> **Given data**:
____
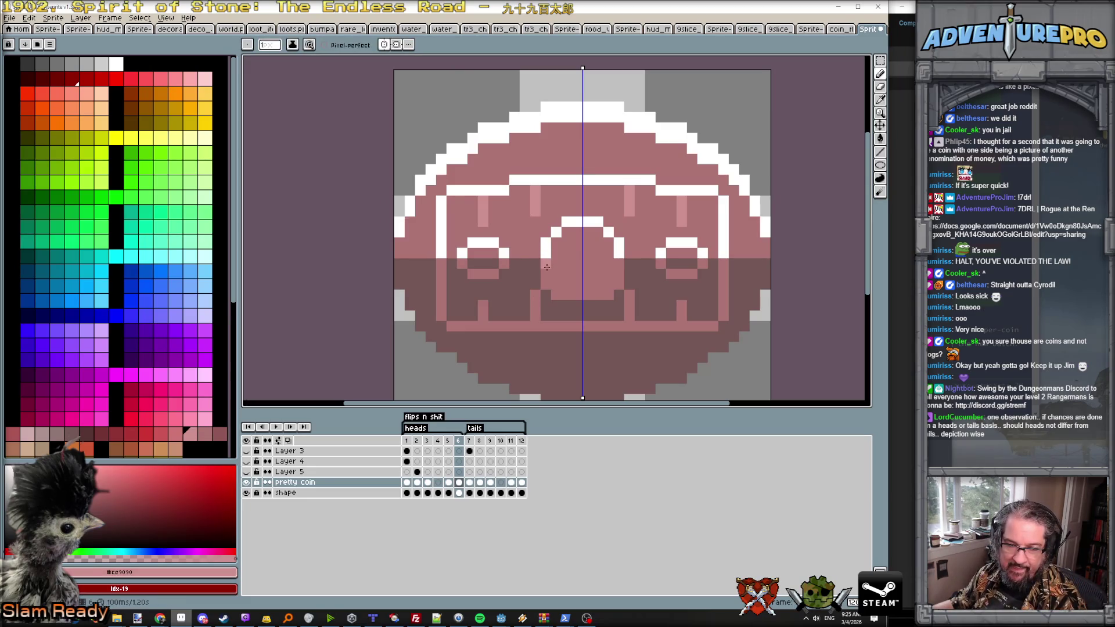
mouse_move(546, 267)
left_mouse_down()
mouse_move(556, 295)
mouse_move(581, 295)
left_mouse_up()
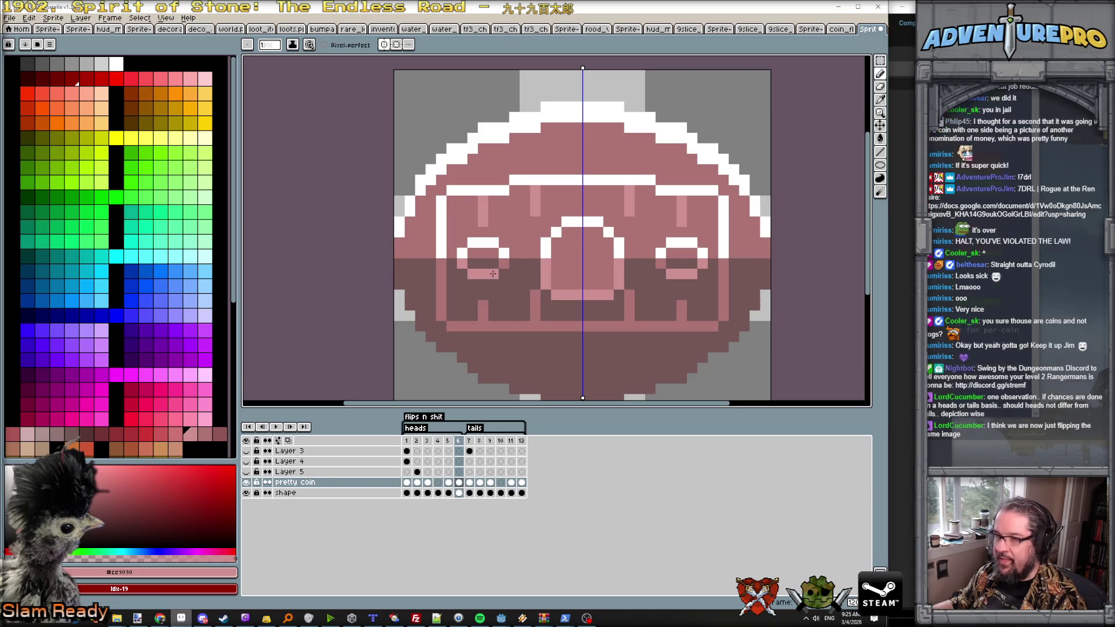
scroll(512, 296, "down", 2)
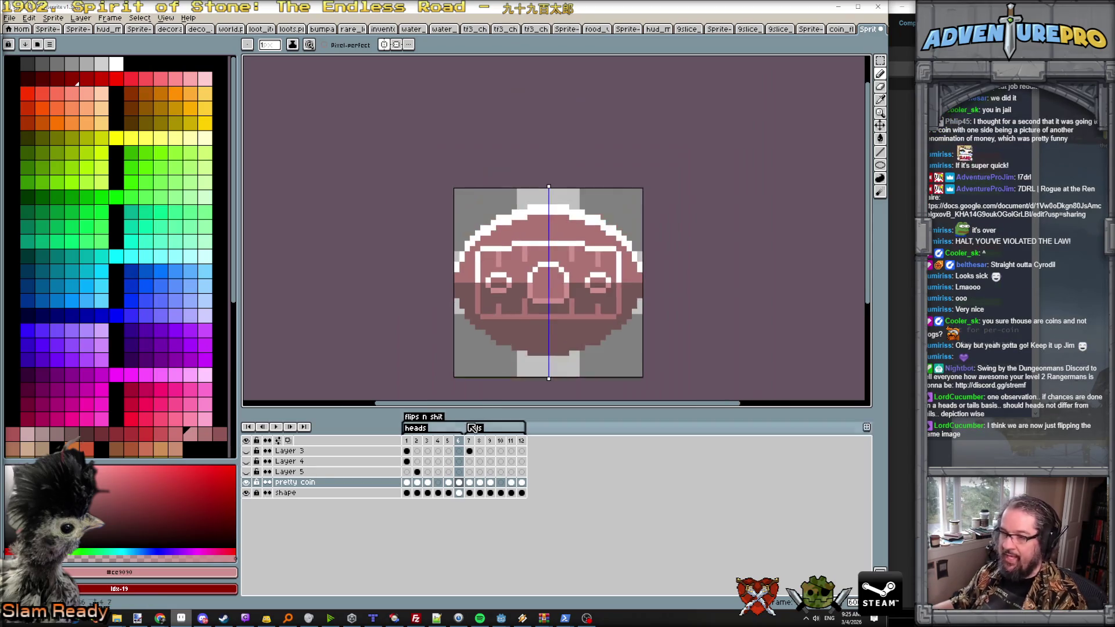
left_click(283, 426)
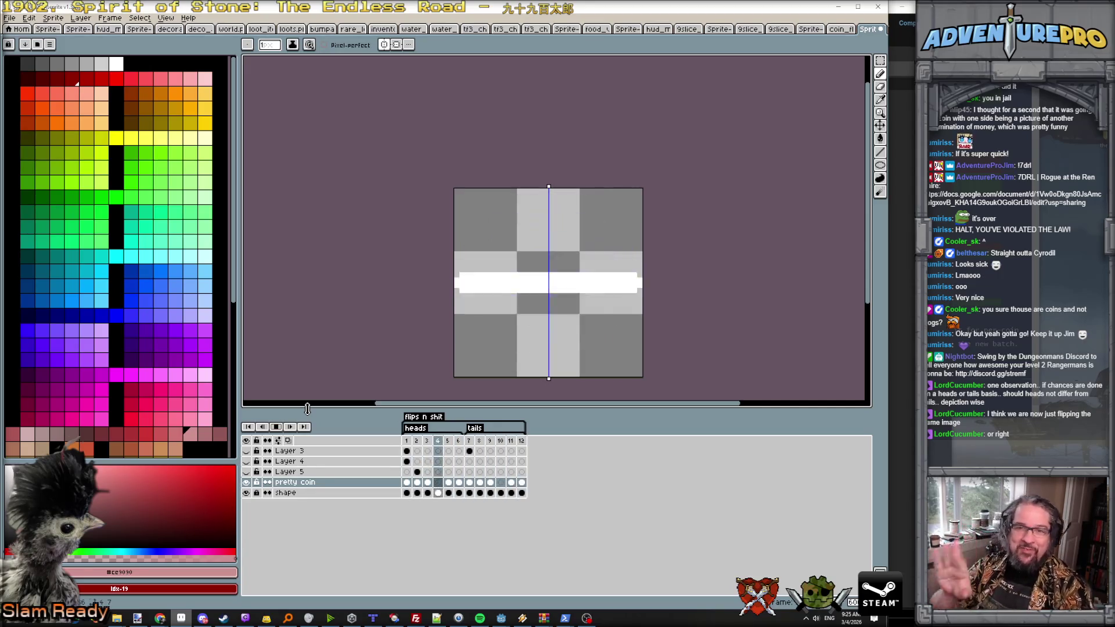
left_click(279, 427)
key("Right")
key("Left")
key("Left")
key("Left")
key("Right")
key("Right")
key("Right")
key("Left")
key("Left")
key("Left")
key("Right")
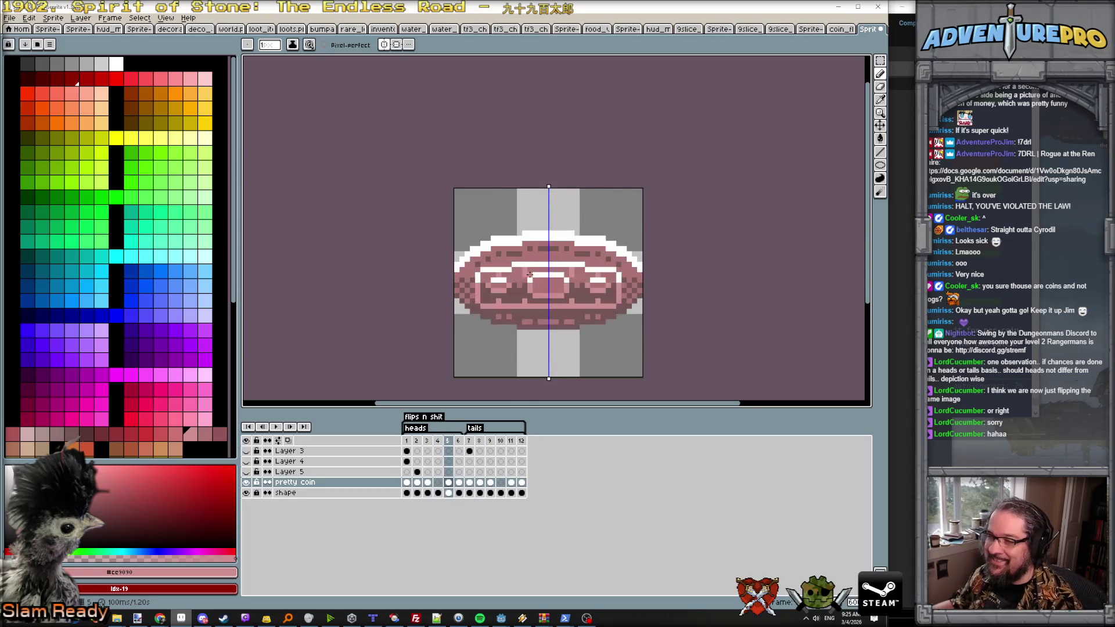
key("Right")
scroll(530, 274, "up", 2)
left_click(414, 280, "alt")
____
> **Instructions for the task**: Pick each line holding the word "scroll" out of the listing.

> **Response area**:
scroll(512, 296, "down", 2)
scroll(530, 274, "up", 2)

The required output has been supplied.